» **WHAT THE TASK ASKS**:
Transcribe word for word everything from the line containing "spot the blood-pressure" down to the line containing "The pressure is 276; mmHg", with both of those lines included.

» **DATA UNDER STUDY**:
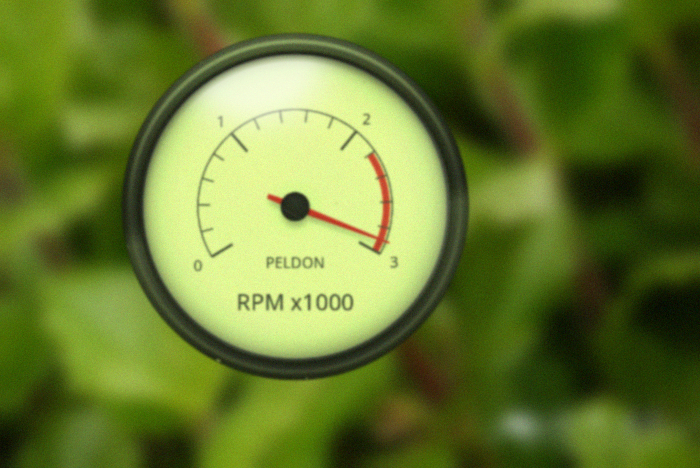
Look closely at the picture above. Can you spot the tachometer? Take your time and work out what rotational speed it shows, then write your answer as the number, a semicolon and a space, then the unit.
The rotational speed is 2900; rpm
* * *
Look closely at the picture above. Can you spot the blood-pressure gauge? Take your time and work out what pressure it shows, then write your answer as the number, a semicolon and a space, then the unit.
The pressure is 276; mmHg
* * *
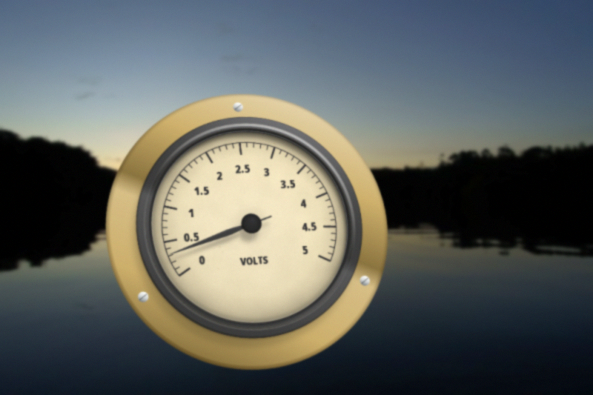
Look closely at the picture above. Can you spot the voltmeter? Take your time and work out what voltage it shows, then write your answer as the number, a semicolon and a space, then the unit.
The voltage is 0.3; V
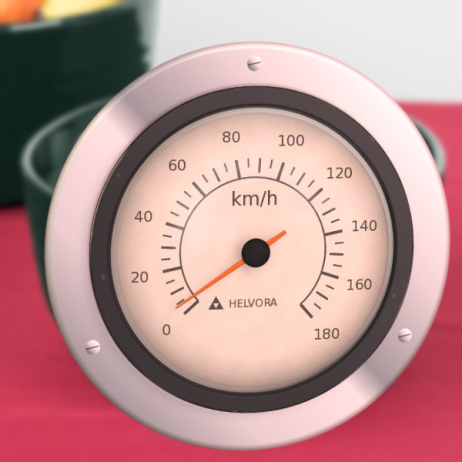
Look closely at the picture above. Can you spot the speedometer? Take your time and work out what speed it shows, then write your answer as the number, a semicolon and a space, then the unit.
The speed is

» **OUTPUT**:
Look closely at the picture above. Can you spot the blood-pressure gauge? Take your time and work out what pressure it shows, then write your answer as the number, a semicolon and a space, then the unit.
The pressure is 276; mmHg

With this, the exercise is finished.